(Chart analysis data)
========

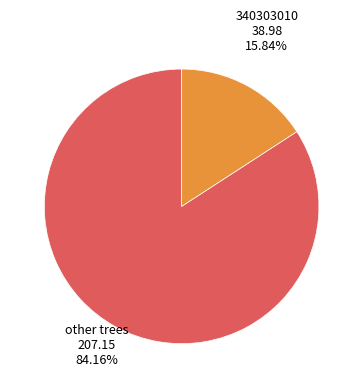

Is there a majority slice in this chart?

Yes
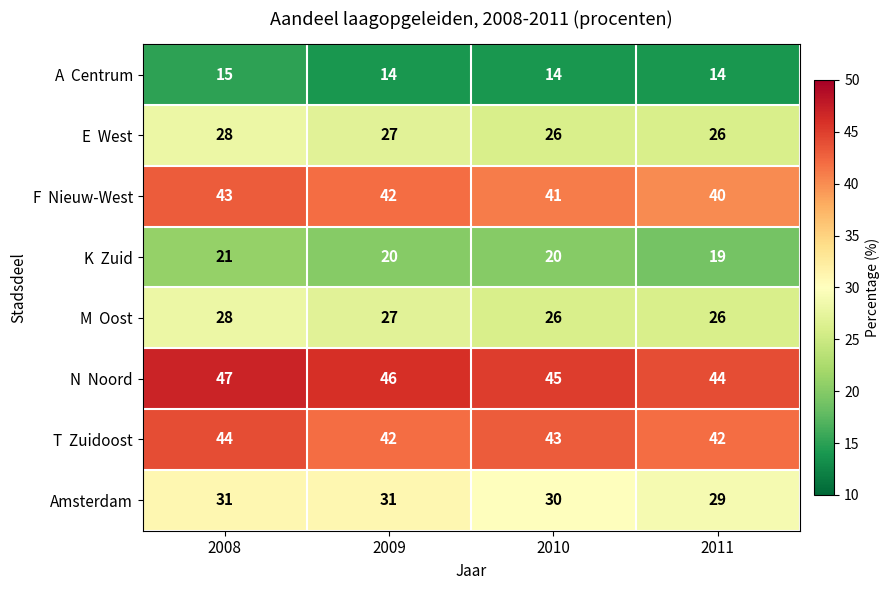

What is the spread (max minus min) of values at 2009?

32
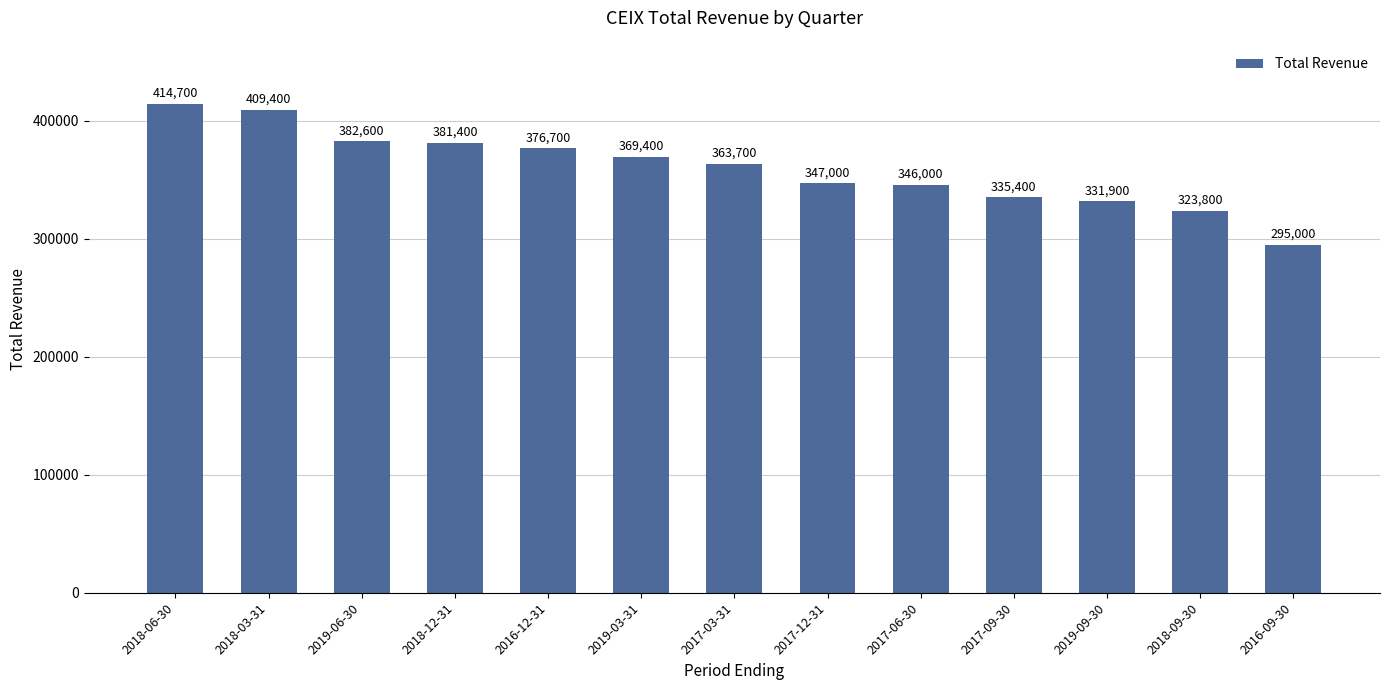

True or false: the data shows 502632 at 2019-06-30.

False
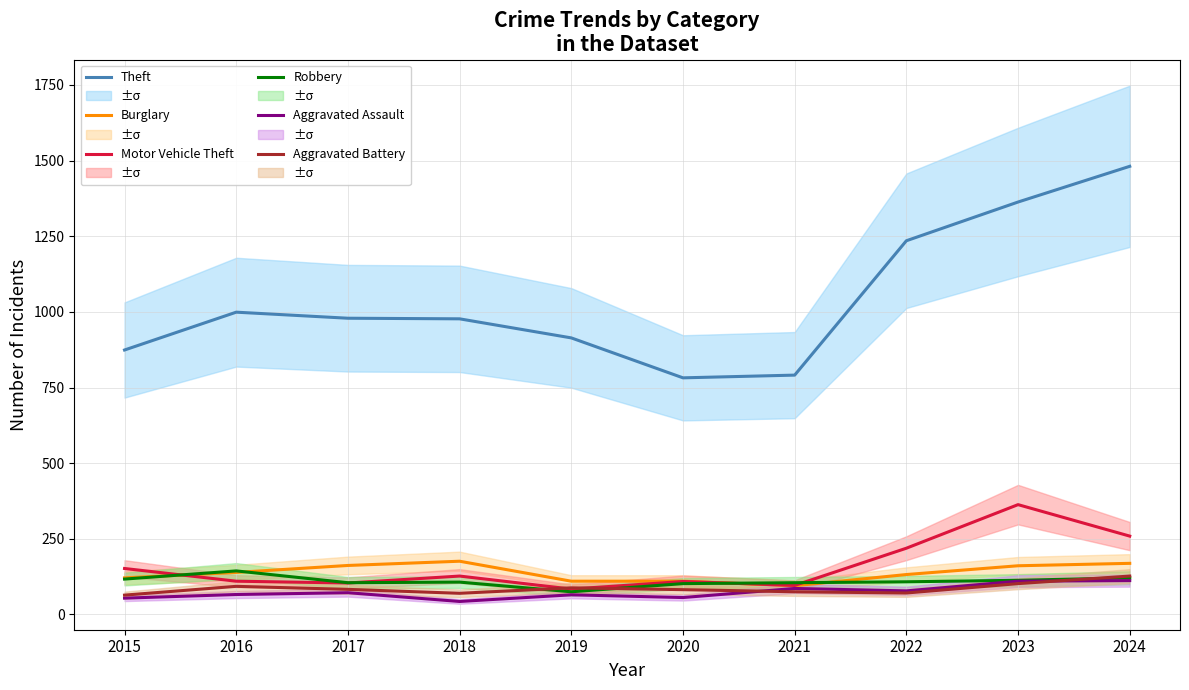

What is the average value of the Robbery series?

110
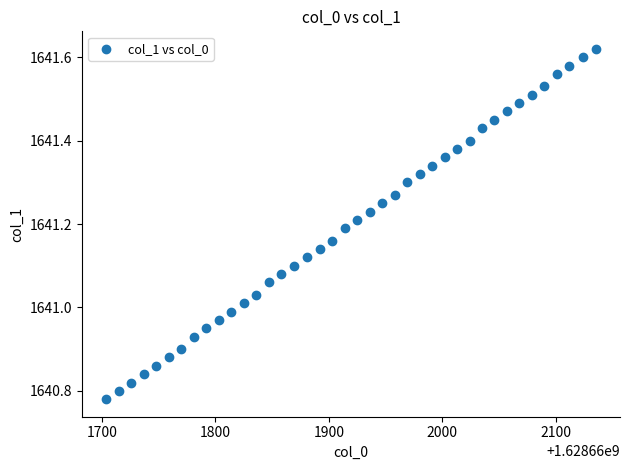

What is the range of X values (max minus min)?

431.0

========

# [Try it]
Copy out all of the material above word for word, leaving out the pictures.

# [Expected answer]
Is there a majority slice in this chart?

Yes

What is the spread (max minus min) of values at 2009?

32

True or false: the data shows 502632 at 2019-06-30.

False

What is the average value of the Robbery series?

110

What is the range of X values (max minus min)?

431.0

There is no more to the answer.